ModelArts notebook of the new version supports MindInsight visualization jobs. In the development environment, use small datasets to train and debug algorithms, during which you can check algorithm convergence and detect issues to facilitate debugging.

MindInsight visualizes information such as scalars, images, computational graphs, and model hyperparameters during training. It also provides functions such as training dashboard, model lineage, data lineage, and performance debugging, helping you train and debug models efficiently. MindInsight supports MindSpore training jobs. For more information about MindInsight, see MindSpore official website.

MindSpore allows you to save data into the summary log file and obtain the data on the MindInsight GUI.

Prerequisites

When using MindSpore to compile a training script, add the code for collecting the summary record to the script to ensure that the summary file is generated in the training result.

For details, see Collecting Summary Record.

Precautions

  • To run a MindInsight training job in a development environment, start MindInsight and then the training process.
  • Only one-card single-node training is supported.

Step 1 Create a Development Environment and Access It Online

On the ModelArts management console, choose DevEnviron > Notebook to access notebook of the new version and create a MindSpore instance. After the instance is created, click Open in the Operation column of the instance to access it online.

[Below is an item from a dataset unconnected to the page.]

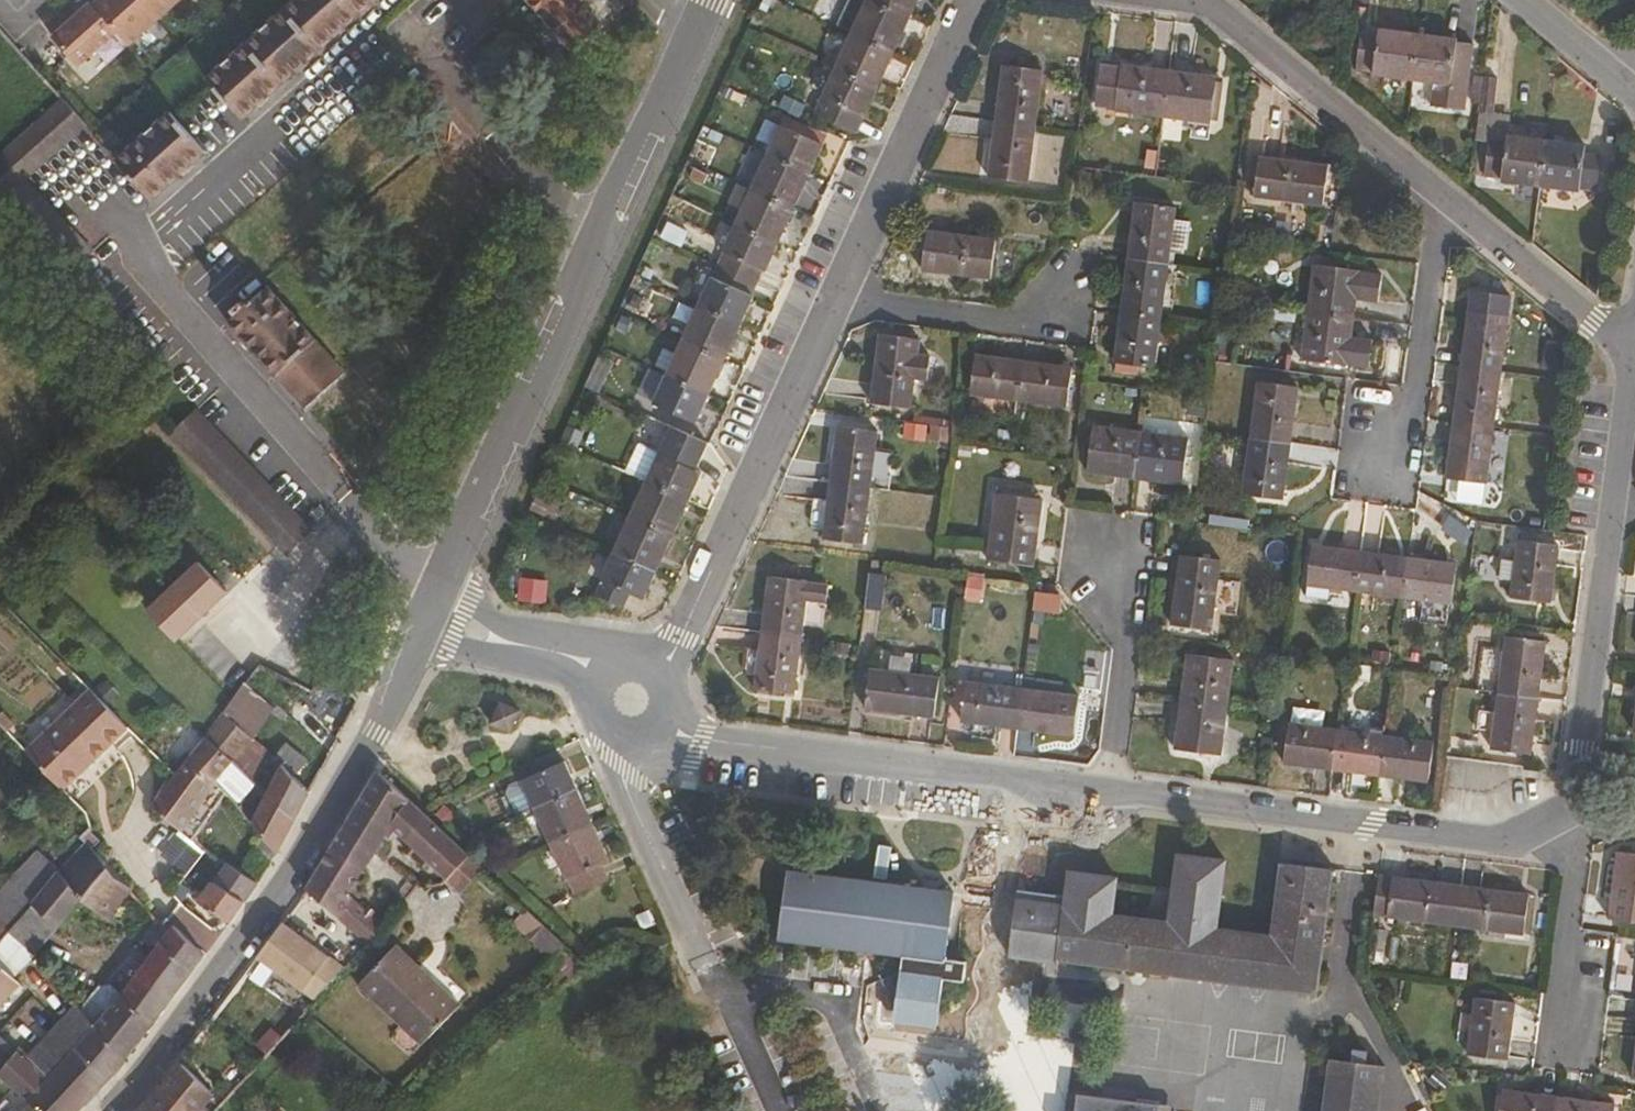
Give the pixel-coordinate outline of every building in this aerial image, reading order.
[(52,38),(80,69),(120,33),(131,45),(180,0),(97,0),(93,3),(92,2),(52,38)] [(367,0),(287,0),(202,79),(237,119),(367,0)] [(619,13),(607,0),(529,0),(577,52),(619,13)] [(915,0),(863,0),(862,2),(905,22),(915,0)] [(889,57),(905,22),(862,2),(846,37),(889,57)] [(1409,83),(1416,35),(1376,30),(1375,35),(1359,33),(1355,69),(1370,71),(1370,78),(1409,83)] [(1463,117),(1470,49),(1455,47),(1455,40),(1416,35),(1409,83),(1433,87),(1430,113),(1463,117)] [(873,91),(889,57),(846,37),(830,71),(873,91)] [(1161,116),(1167,69),(1118,62),(1118,66),(1098,64),(1094,104),(1112,106),(1112,110),(1161,116)] [(1032,128),(1040,71),(1000,65),(993,123),(1032,128)] [(1209,122),(1214,75),(1167,69),(1161,116),(1209,122)] [(852,136),(873,91),(830,71),(809,117),(852,136)] [(21,180),(82,124),(60,100),(0,156),(0,207),(66,277),(92,253),(21,180)] [(147,201),(201,152),(166,112),(112,163),(147,201)] [(1025,184),(1032,128),(993,123),(985,178),(1025,184)] [(804,175),(818,146),(774,127),(761,155),(804,175)] [(1537,188),(1543,141),(1504,136),(1504,141),(1486,139),(1482,175),(1497,177),(1497,182),(1537,188)] [(1594,188),(1598,154),(1581,151),(1581,146),(1543,141),(1537,188),(1575,193),(1577,185),(1594,188)] [(788,210),(804,175),(761,155),(745,191),(788,210)] [(1319,205),(1323,168),(1255,157),(1250,198),(1319,205)] [(772,245),(788,210),(745,191),(730,225),(772,245)] [(1168,263),(1175,202),(1132,196),(1124,258),(1168,263)] [(759,273),(772,245),(730,225),(711,267),(750,285),(756,272),(759,273)] [(988,279),(992,239),(924,231),(918,272),(988,279)] [(1161,318),(1168,263),(1124,258),(1117,313),(1161,318)] [(1351,318),(1357,268),(1311,263),(1304,312),(1351,318)] [(745,296),(750,285),(711,267),(692,307),(734,326),(747,297),(745,296)] [(339,376),(263,289),(225,324),(300,409),(339,376)] [(1500,373),(1510,296),(1470,290),(1459,366),(1500,373)] [(718,361),(734,326),(692,307),(676,342),(718,361)] [(1348,334),(1351,318),(1304,312),(1298,359),(1344,366),(1345,361),(1366,364),(1369,336),(1348,334)] [(1155,365),(1161,318),(1117,313),(1111,358),(1155,365)] [(908,408),(916,339),(877,335),(867,405),(908,408)] [(702,397),(718,361),(676,342),(660,378),(702,397)] [(1017,393),(1022,353),(973,347),(969,387),(1017,393)] [(1066,399),(1072,359),(1022,353),(1017,393),(1066,399)] [(1492,428),(1500,373),(1459,366),(1451,421),(1492,428)] [(690,424),(702,397),(660,378),(648,405),(690,424)] [(1286,442),(1293,384),(1255,381),(1248,437),(1286,442)] [(1485,483),(1492,428),(1451,421),(1444,477),(1485,483)] [(1133,477),(1139,430),(1089,424),(1084,470),(1133,477)] [(866,488),(872,433),(831,428),(825,484),(866,488)] [(690,473),(702,447),(667,430),(652,460),(641,484),(684,503),(696,477),(690,473)] [(1183,484),(1189,437),(1139,430),(1133,477),(1183,484)] [(1279,499),(1286,442),(1248,437),(1241,494),(1279,499)] [(641,484),(652,460),(630,451),(620,475),(641,484)] [(668,538),(684,503),(641,484),(625,518),(668,538)] [(859,543),(866,488),(825,484),(823,501),(811,500),(809,524),(820,526),(820,538),(859,543)] [(1030,563),(1039,496),(993,490),(984,558),(1030,563)] [(651,573),(668,538),(625,518),(609,554),(651,573)] [(1549,605),(1555,549),(1514,543),(1507,600),(1549,605)] [(1354,590),(1359,550),(1311,544),(1305,583),(1354,590)] [(1401,596),(1406,556),(1359,550),(1354,590),(1401,596)] [(639,599),(651,573),(609,554),(597,580),(600,582),(592,598),(619,610),(627,594),(639,599)] [(1210,628),(1219,559),(1180,554),(1170,623),(1210,628)] [(1448,603),(1454,562),(1406,556),(1401,596),(1448,603)] [(880,595),(883,561),(866,559),(863,593),(880,595)] [(798,639),(804,582),(765,577),(758,634),(798,639)] [(791,694),(798,639),(758,634),(752,690),(791,694)] [(1535,701),(1543,644),(1502,638),(1495,695),(1535,701)] [(1225,707),(1231,660),(1185,654),(1178,701),(1225,707)] [(340,731),(356,699),(322,668),(305,697),(340,731)] [(931,717),(936,677),(866,668),(862,709),(931,717)] [(1013,728),(1019,688),(963,681),(958,721),(1013,728)] [(271,711),(242,683),(235,693),(220,713),(250,739),(271,711)] [(1071,735),(1076,695),(1019,688),(1013,728),(1071,735)] [(60,796),(125,728),(87,690),(22,758),(60,796)] [(1527,757),(1535,701),(1495,695),(1487,751),(1527,757)] [(1219,754),(1225,707),(1178,701),(1172,747),(1219,754)] [(506,732),(516,713),(497,702),(487,722),(506,732)] [(250,739),(220,713),(202,737),(231,765),(250,739)] [(1330,768),(1335,728),(1286,721),(1282,762),(1330,768)] [(1377,774),(1382,734),(1335,728),(1330,768),(1377,774)] [(1427,781),(1432,741),(1382,734),(1377,774),(1427,781)] [(231,765),(202,737),(186,758),(216,784),(217,786),(275,854),(291,823),(263,796),(249,783),(231,765)] [(249,783),(270,757),(250,739),(231,765),(249,783)] [(573,790),(560,761),(555,763),(550,751),(514,768),(520,779),(517,781),(519,786),(530,810),(573,790)] [(180,832),(216,784),(186,758),(149,810),(180,832)] [(291,823),(307,793),(282,765),(263,796),(291,823)] [(464,856),(375,774),(330,849),(360,871),(388,831),(445,880),(464,856)] [(530,810),(519,786),(509,790),(506,797),(514,817),(530,810)] [(589,825),(573,790),(530,810),(546,845),(589,825)] [(605,879),(598,864),(605,861),(589,825),(546,845),(570,896),(605,879)] [(177,833),(160,857),(186,876),(203,852),(177,833)] [(266,869),(239,845),(222,867),(251,888),(266,869)] [(109,920),(130,890),(82,846),(58,876),(42,858),(19,882),(40,903),(35,909),(59,930),(81,899),(109,920)] [(343,895),(360,871),(330,849),(304,893),(333,918),(348,899),(343,895)] [(1315,993),(1330,870),(1280,863),(1271,936),(1222,929),(1231,860),(1180,853),(1171,922),(1117,915),(1122,880),(1071,874),(1068,898),(1018,891),(1011,958),(1059,965),(1060,960),(1315,993)] [(1616,853),(1608,919),(1634,923),(1634,855),(1616,853)] [(483,874),(464,856),(445,880),(461,894),(483,874)] [(225,924),(251,888),(222,867),(197,902),(225,924)] [(1453,927),(1458,883),(1377,872),(1372,916),(1453,927)] [(943,961),(951,894),(785,875),(776,941),(901,957),(899,975),(884,980),(894,1005),(892,1015),(904,1017),(903,1025),(934,1029),(940,981),(961,984),(964,964),(943,961)] [(40,903),(19,882),(0,900),(0,918),(13,932),(35,909),(40,903)] [(1521,936),(1527,893),(1458,883),(1453,927),(1521,936)] [(385,929),(348,899),(333,918),(369,948),(385,929)] [(59,930),(35,909),(13,932),(11,934),(32,957),(59,930)] [(554,963),(567,952),(530,911),(518,922),(554,963)] [(11,934),(13,932),(0,918),(0,945),(11,934)] [(124,1063),(202,956),(170,925),(94,1029),(124,1063)] [(302,993),(326,960),(308,947),(297,939),(279,926),(254,959),(302,993)] [(32,957),(11,934),(0,945),(0,965),(12,978),(32,957)] [(312,942),(301,934),(297,939),(308,947),(312,942)] [(462,1005),(397,944),(359,985),(424,1046),(462,1005)] [(314,1001),(341,971),(326,960),(302,993),(314,1001)] [(0,965),(0,1006),(20,986),(12,978),(0,965)] [(894,1005),(884,980),(879,983),(892,1015),(894,1005)] [(1506,1059),(1512,1002),(1472,997),(1464,1053),(1506,1059)] [(44,1079),(94,1029),(75,1007),(23,1060),(44,1079)] [(903,1025),(904,1017),(892,1015),(890,1023),(903,1025)] [(124,1063),(94,1029),(44,1079),(23,1060),(0,1040),(0,1081),(29,1107),(34,1110),(78,1110),(124,1063)] [(1381,1064),(1332,1057),(1325,1110),(1375,1110),(1381,1064)] [(177,1063),(143,1108),(146,1110),(194,1110),(208,1095),(177,1063)] [(1557,1096),(1501,1088),(1497,1110),(1555,1110),(1557,1096)] [(1613,1103),(1557,1096),(1555,1110),(1612,1110),(1613,1103)]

The following shows the images and flavors supported by MindInsight visualization training jobs, and select images and flavors based on the site requirements.
  • MindSpore 1.2.0 (CPU or GPU)

Step 2 Upload the Summary Data

Summary data is required for using MindInsight visualization functions in DevEnviron.

You can upload the summary data to the /home/ma-user/work/ directory in the development environment or store it in the OBS parallel file system.

  • For details about how to upload the summary data to the notebook path /home/ma-user/work/, see Uploading Files to JupyterLab.
  • If you want the notebook development environment to mount the OBS parallel file system directory and read the summary data, upload the summary file generated during model training to the OBS parallel file system When MindInsight is started in a notebook instance, the notebook instance automatically mounts the OBS parallel file system directory and reads the summary data.

Step 3 Start MindInsight

Choose a way you like to start MindInsight in JupyterLab.

Figure 1 Starting MindInsight in JupyterLab

Method 1

  1. Click to go to the JupyterLab development environment. The .ipynb file is automatically created.
  2. Enter the following command in the dialog box:
    %reload_ext mindinsight
    %mindinsight --port {PORT} --summary-base-dir {SUMMARY_BASE_DIR} 

    Parameters:

    • port {PORT}: web service port for visualization, which defaults to 8080. If the default port 8080 is occupied, specify a port ranging from 1 to 65535.
    • summary-base-dir {SUMMARY_BASE_DIR}: data storage path in the development environment
      • Local path of the development environment: ./work/xxx (relative path) or /home/ma-user/work/xxx (absolute path)
      • Path of the OBS parallel file system bucket: obs://xxx/
    For example:
    # If the summary data is stored in /home/ma-user/work/ of the development environment, run the following command:
    %mindinsight --summary-base-dir /home/ma-user/work/xxx 
    or
    # If the summary data is stored in the OBS parallel file system, run the following command and the development environment automatically mounts the storage path of the OBS parallel file system and reads data.
    %mindinsight --summary-base-dir obs://xxx/
    Figure 2 MindInsight page (1)

Method 2

Click to go to the MindInsight page.

The directory /home/ma-user/work/ is read by default.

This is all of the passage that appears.